First, we visited the Fokuangshan Monastery. Many of the students studying the Buddhist religion here are women who have completely shaved their heads and dress in plain robe-like garments. The grounds of this very large 247 acre monastery are beautiful with gardens, shrines, meditation halls, and the big Buddha surrounded by thousands of mini Buddha’s at the center of the monastery. Next door is the Buddha Memorial center which boasts yet another very large Buddha and even has a shrine for one of Buddha’s ancient teeth! All of the grounds are extremely walkable and if you keep a bottle of water handy, wear a good hat, or carry an umbrella, the heat won’t get you down. It’s a humid place with temperatures in the 90’s on most days. But, the scenery and culture is so much fun that the hot weather will not be a problem at all.
While at the Memorial center, we enjoyed a very good vegetarian lunch. I don’t usually talk much about the meals on our adventures, but this one stood out to be memorable. Everything—including the dessert—was made from tofu and vegetables and was delicious and exotic. Chopsticks are required, but that only made the meal more fun to enjoy. If you visit this area, take the time to enjoy the special vegetarian lunch offered here. It is worth the extra time and money and will leave a lasting impression. There is also a Starbucks near the restaurant for coffee after lunch and for checking WIFI. But, beware: This Starbucks location is extremely popular so the speed of the Internet can be slow at times.

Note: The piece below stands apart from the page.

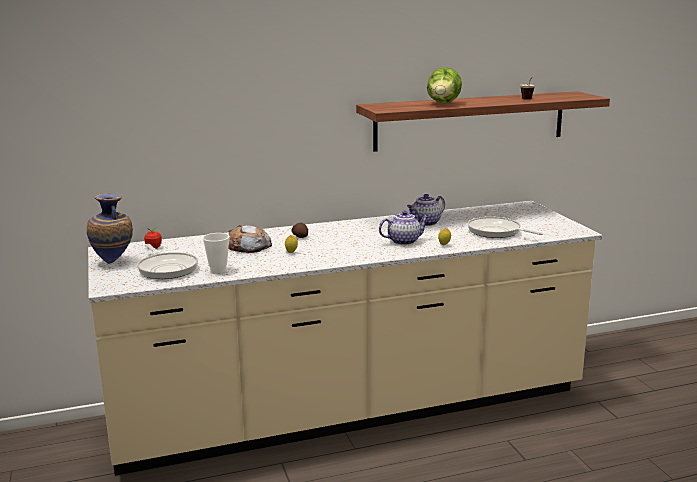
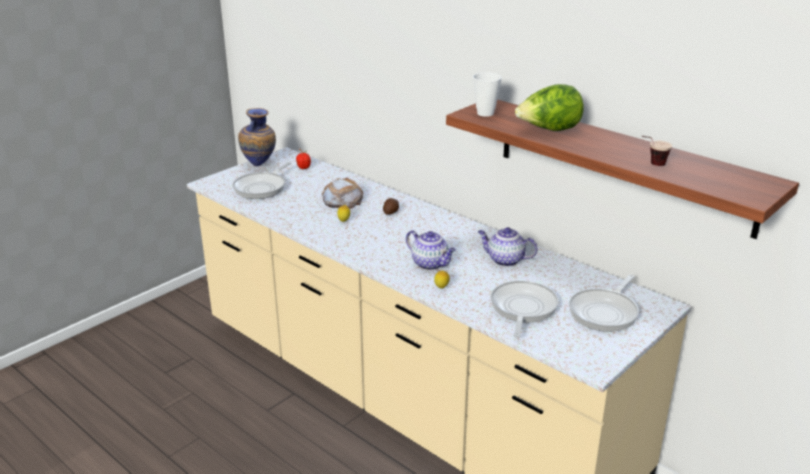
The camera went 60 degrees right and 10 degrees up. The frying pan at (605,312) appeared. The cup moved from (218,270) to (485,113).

Next we headed to Lotus Lake and explored the Spring and Autumn Pavilions that are dedicated to the God of War. For good luck, we entered the dragon’s mouth and exited through the tiger’s mouth of these very cool water pavilions. As we walked and climbed through the pavilions (and please be sure to climb to the very top of both pavilions for the best views), we were also entertained by acrobatic water-skiers on Lotus Lake. The Tzu-Chi Temple is so magnificent and the interior is filled with phantasmagorical images of the pantheon of Taoist deities and Gods. Some of the images on the walls are pretty scary and the white and red stairs will make you feel as if you have entered a carnival fun-house. This is an amazing place in Taiwan, and if you go, plan to spend at least three hours there and try to visit as many of the pavilions on the water as possible.
This particular are of Taiwan just might rank as high as Japan, in my opinion. It’s a fantastic place in Asia!
For more information, visit: http://www.myseveralworlds.com/2013/08/04/fo-guang-shan-buddhist-monastery-in-kaohsiung-southern-taiwan/
I hope you have enjoyed this little trip through beautiful Taiwan! 拜拜啦! (bài bài la): Bye bye for now! Or, better yet, 再见 (zài jiàn): See you again!!